Fritz Wagner, Verleger aus Münsing

Münsing – Dass etwas Großes, wenn nicht Historisches passiert, wurde Fritz Wagner (67) aus Münsing klar, als die Menschen anfingen, Klopapier zu horten. Eine seiner frühen Kindheitserinnerungen ist die Kuba-Krise 1962, als die Welt beinahe in einen Atomkrieg geschlittert wäre. Sein Vater hatte damals das ganze Auto mit Einkäufen vollgestopft – darunter auch große Mengen Klopapier. „Es war ein Anblick, den ich nie vergessen habe“, erzählt er. Jetzt, im März 2020 war es wieder so weit.

Was tun in dieser Lage? Wagner, Grafiker, Schreiber und Chef des Ambacher Verlags, startete einen Blog. Es war das erste Mal in seinem Leben, der erste Eintrag stammt vom 13. März. Wagner macht nur die besten Erfahrungen mit dem Medium: „Mir gefällt die Unmittelbarkeit und Direktheit“, sagt er. Man kann problemlos nachkorrigieren und bekommt blitzschnell Rückmeldungen. Es war seine Art, den „Verlust des gemeinschaftlichen Dorflebens abzumildern“.

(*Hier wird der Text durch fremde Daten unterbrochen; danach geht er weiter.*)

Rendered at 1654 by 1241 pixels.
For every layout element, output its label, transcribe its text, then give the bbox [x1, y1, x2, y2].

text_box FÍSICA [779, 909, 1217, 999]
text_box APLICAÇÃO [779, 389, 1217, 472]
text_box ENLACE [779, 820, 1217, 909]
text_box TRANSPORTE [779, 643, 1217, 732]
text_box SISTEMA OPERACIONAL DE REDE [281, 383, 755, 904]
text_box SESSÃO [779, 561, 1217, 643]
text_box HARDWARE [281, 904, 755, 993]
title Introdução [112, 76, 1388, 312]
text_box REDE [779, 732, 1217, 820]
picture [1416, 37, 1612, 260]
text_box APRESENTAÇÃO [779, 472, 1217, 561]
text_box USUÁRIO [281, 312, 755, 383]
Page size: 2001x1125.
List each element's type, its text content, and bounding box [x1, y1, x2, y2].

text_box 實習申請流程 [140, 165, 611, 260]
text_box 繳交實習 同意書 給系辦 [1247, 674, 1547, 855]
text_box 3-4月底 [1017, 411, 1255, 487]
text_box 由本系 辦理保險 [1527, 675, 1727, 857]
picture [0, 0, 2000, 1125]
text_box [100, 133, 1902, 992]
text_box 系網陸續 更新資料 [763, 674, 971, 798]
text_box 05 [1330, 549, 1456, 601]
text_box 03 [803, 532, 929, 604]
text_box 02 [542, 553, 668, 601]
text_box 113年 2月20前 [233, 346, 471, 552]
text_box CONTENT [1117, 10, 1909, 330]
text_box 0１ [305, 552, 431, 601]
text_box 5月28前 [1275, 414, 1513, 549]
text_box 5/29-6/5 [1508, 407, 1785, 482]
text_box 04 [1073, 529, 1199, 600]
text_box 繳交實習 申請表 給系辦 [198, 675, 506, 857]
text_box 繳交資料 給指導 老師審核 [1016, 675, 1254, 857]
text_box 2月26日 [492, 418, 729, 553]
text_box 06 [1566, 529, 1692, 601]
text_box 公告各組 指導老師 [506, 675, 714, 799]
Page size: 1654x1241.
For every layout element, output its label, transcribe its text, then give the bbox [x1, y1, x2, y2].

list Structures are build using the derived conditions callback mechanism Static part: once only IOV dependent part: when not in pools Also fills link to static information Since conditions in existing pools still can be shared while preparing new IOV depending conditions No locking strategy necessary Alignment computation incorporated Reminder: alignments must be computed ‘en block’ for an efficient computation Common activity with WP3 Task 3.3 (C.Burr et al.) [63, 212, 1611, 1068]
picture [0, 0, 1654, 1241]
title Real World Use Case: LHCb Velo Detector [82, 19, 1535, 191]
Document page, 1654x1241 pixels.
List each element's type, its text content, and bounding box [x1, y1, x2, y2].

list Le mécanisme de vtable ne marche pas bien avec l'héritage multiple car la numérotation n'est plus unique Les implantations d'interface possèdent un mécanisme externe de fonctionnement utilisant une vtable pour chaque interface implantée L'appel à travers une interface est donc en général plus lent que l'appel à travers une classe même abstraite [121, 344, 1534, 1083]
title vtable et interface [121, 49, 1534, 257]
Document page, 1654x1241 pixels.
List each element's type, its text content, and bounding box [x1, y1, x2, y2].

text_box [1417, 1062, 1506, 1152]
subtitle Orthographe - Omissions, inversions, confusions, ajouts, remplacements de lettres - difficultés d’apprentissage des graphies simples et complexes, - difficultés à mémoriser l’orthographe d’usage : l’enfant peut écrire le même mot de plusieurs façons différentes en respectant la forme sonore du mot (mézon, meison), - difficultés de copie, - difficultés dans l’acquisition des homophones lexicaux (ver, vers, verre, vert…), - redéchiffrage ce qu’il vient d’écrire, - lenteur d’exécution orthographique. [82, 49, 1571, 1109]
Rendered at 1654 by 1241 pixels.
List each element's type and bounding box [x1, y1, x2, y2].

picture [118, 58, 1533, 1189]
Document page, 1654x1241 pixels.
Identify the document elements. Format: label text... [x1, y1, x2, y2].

Angefangen hat alles damit, dass der Münsinger einfach erzählte, was ihm im Ausnahmezustand, den die Pandemie der Welt beschert, Alltägliches widerfuhr. Darunter ist so manches Skurrile, wie die Rückkehr von Katze Milli nach genau neun Monaten – sie wird sogleich in Quarantäne gesteckt. Doch inzwischen hat der Blog auch Service-Charakter. Dr. Jörg Lohse erzählt von dem schwierigen und aufwendigen Umgang seines Teams mit dem Coronavirus. Bürgermeister Michael Grasl berichtet über die veränderte Gemeindearbeit.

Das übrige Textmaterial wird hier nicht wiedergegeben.